**CHALLENGE**
Reproduce the lines of the entries below from the line containing "genus: Harmonia" through the last line of the entries, both included. Omit the pictures from your answer.

**EXTRACTED MATERIAL**
BEGIN
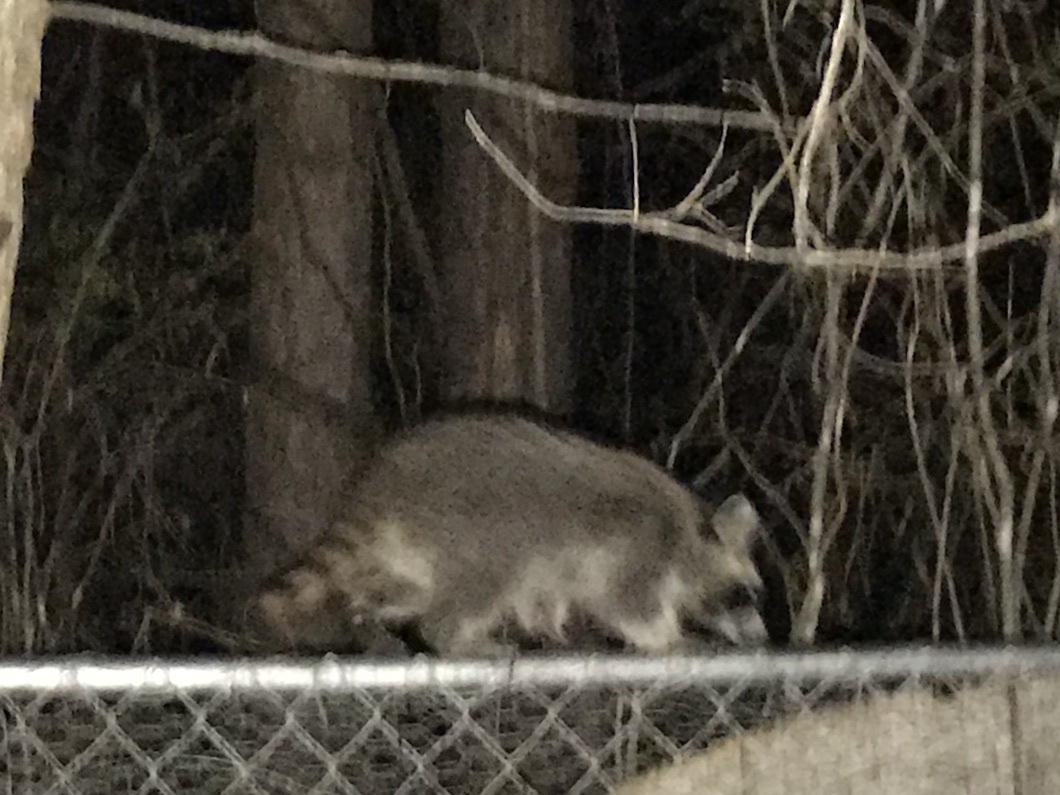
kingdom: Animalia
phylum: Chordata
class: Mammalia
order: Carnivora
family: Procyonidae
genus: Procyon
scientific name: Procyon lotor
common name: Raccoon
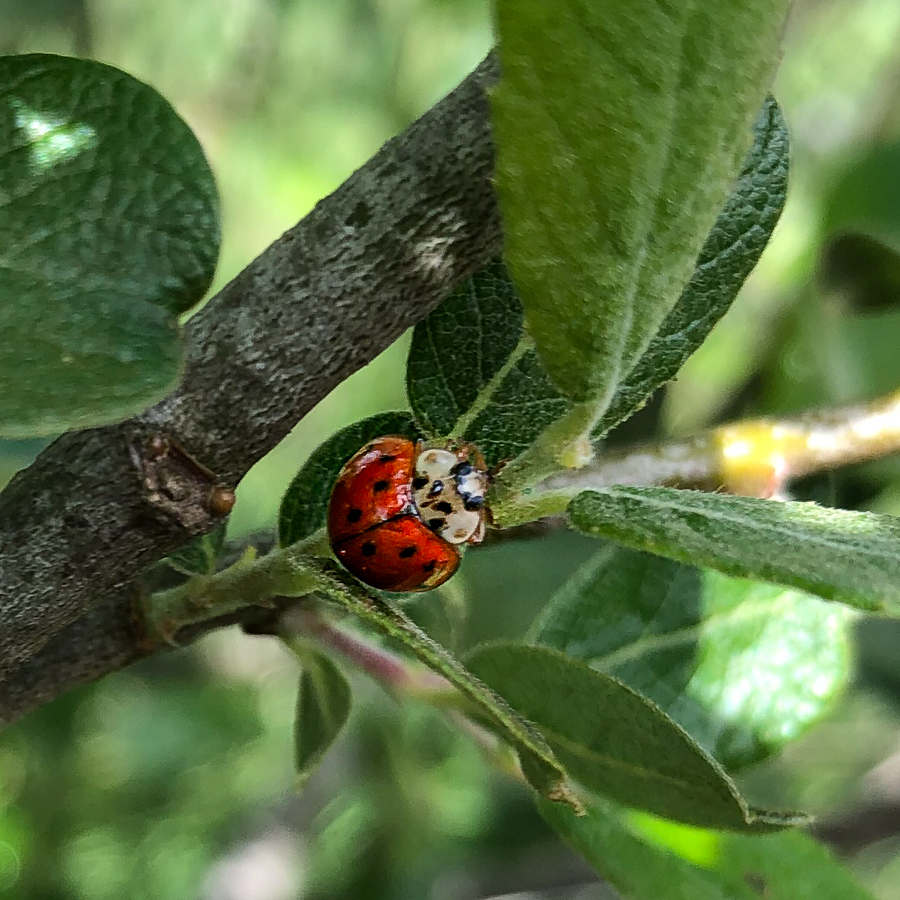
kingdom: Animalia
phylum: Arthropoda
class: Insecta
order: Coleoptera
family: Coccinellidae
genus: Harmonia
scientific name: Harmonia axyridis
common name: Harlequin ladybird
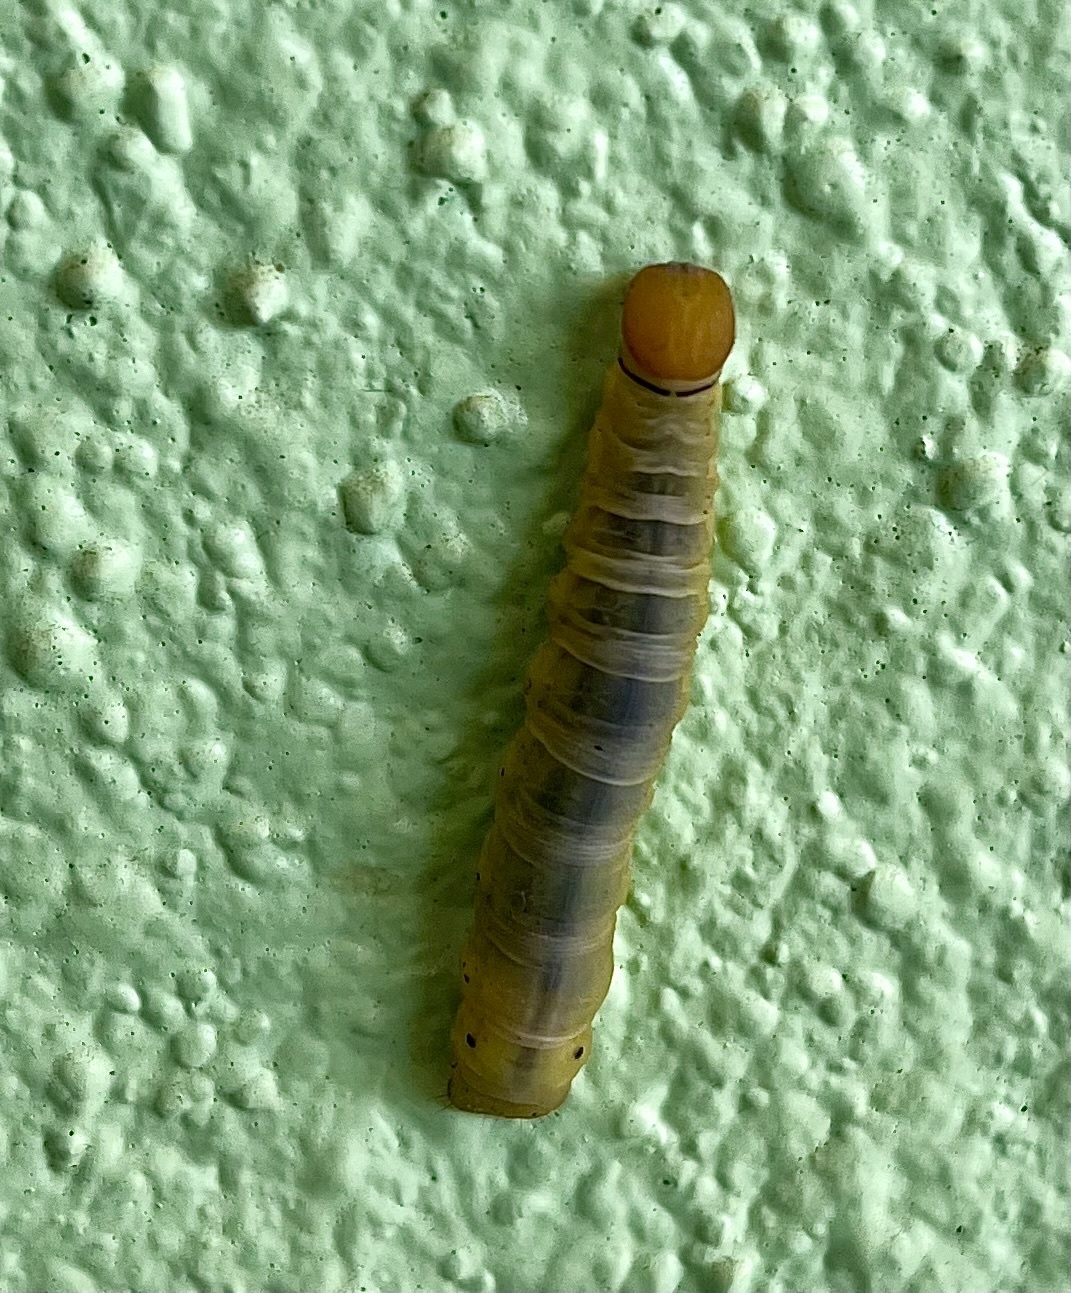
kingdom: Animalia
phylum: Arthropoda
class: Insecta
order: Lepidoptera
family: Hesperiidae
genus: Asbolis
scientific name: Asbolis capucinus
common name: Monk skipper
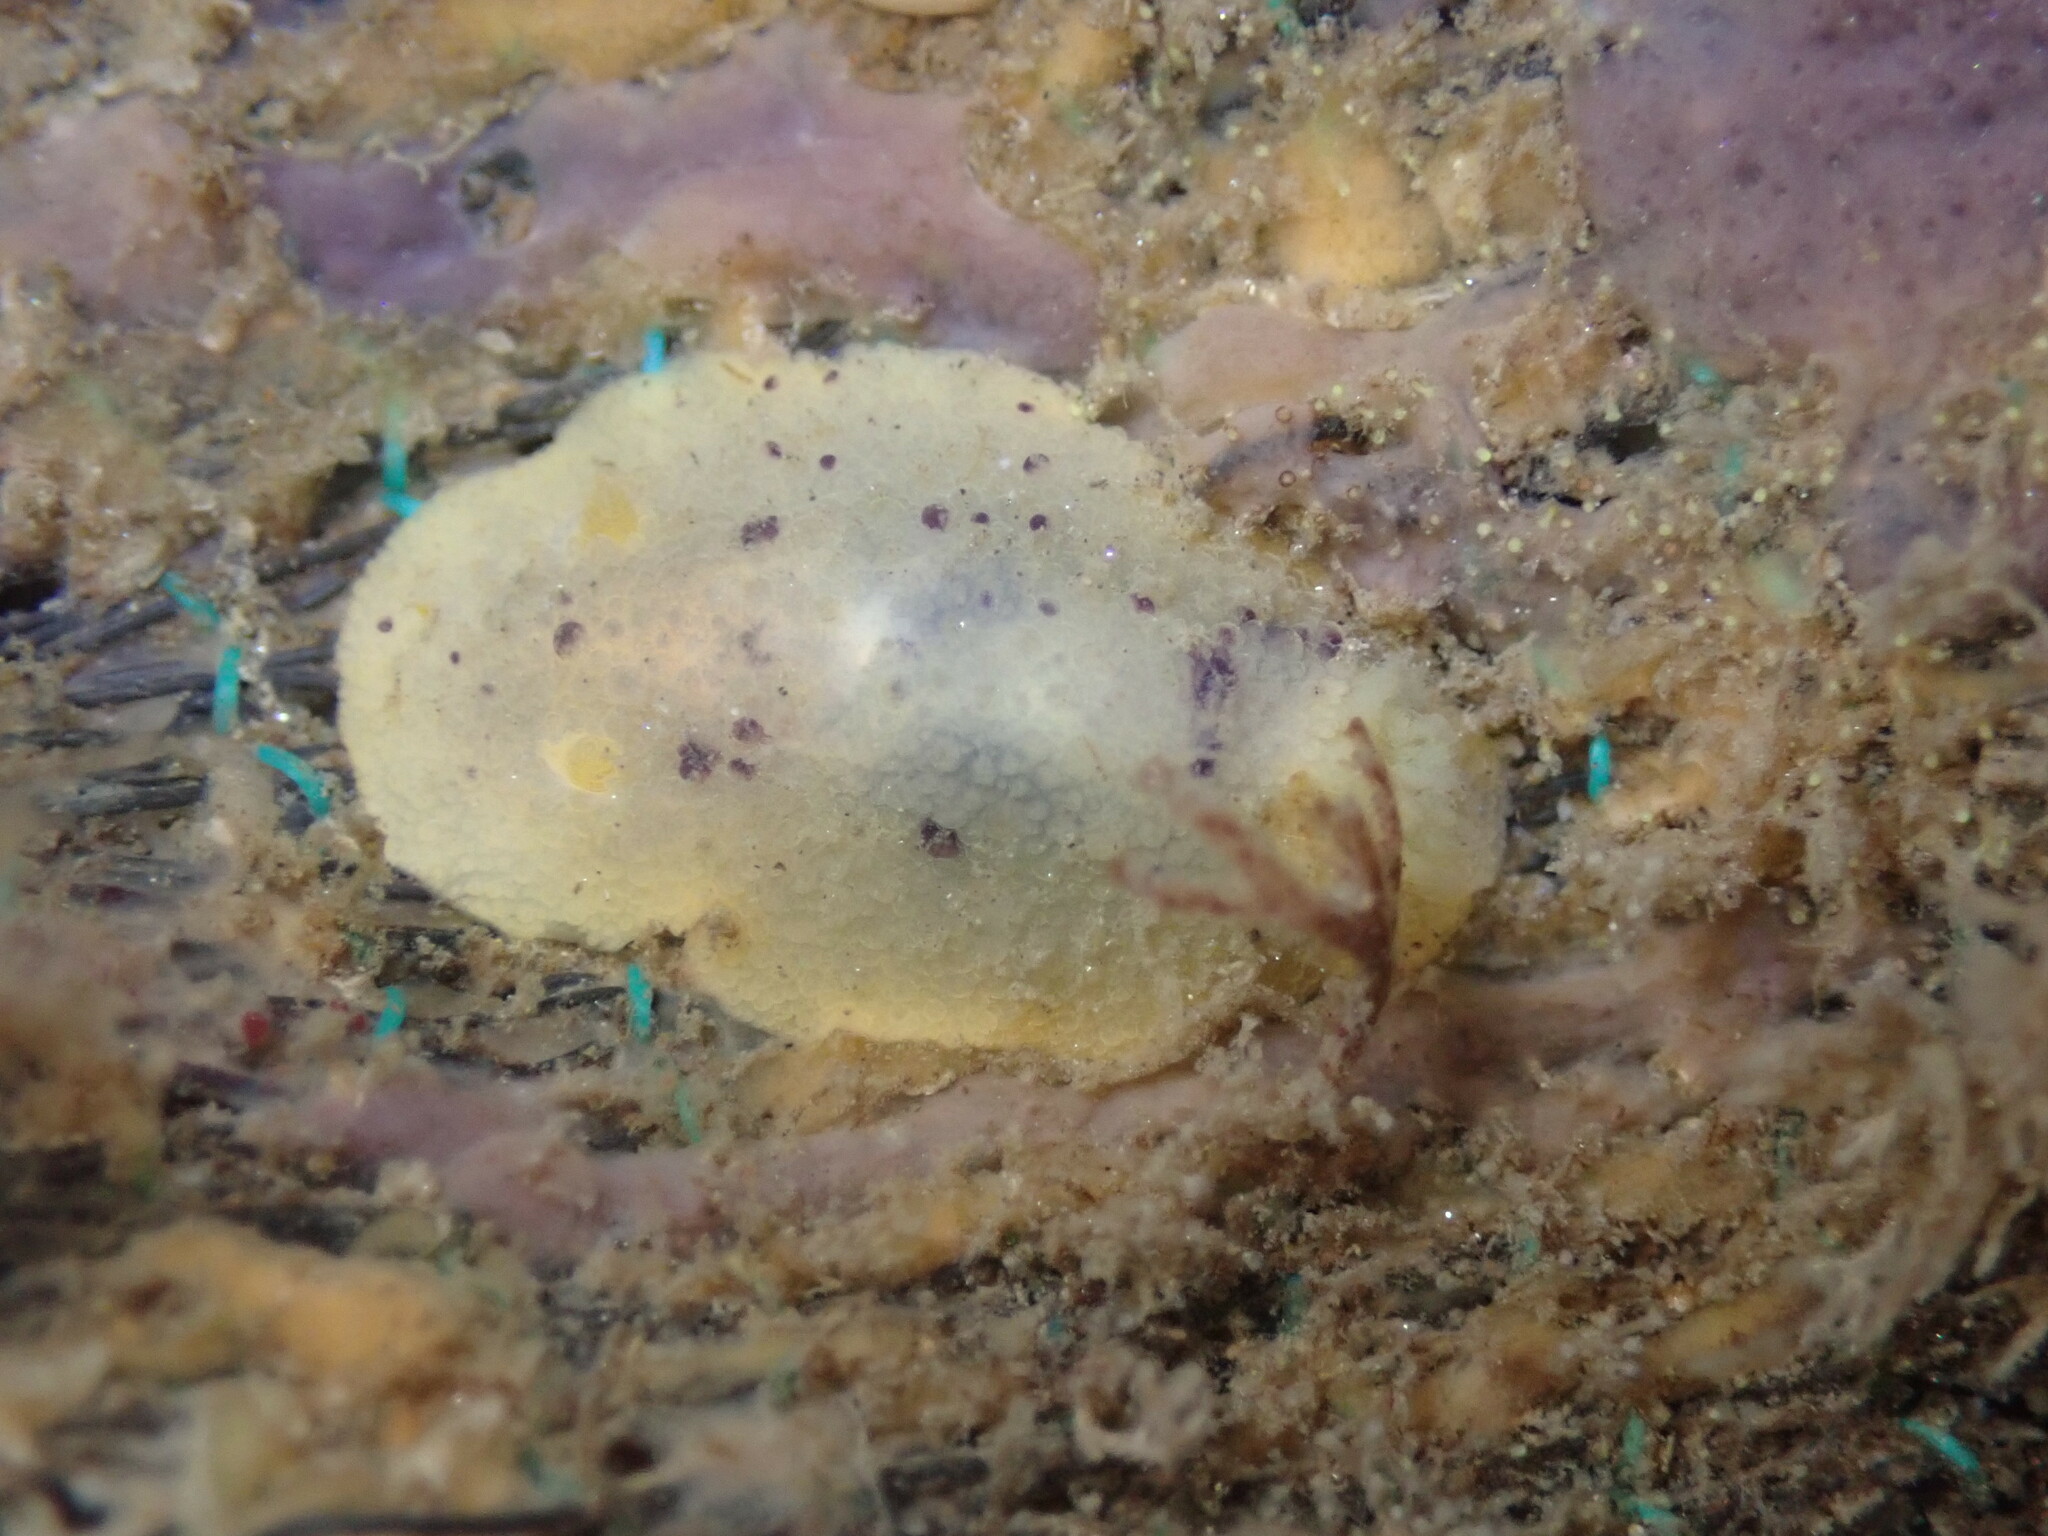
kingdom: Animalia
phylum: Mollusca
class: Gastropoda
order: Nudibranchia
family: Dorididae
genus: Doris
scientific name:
END
**RESULT**
genus: Harmonia
scientific name: Harmonia axyridis
common name: Harlequin ladybird
kingdom: Animalia
phylum: Arthropoda
class: Insecta
order: Lepidoptera
family: Hesperiidae
genus: Asbolis
scientific name: Asbolis capucinus
common name: Monk skipper
kingdom: Animalia
phylum: Mollusca
class: Gastropoda
order: Nudibranchia
family: Dorididae
genus: Doris
scientific name:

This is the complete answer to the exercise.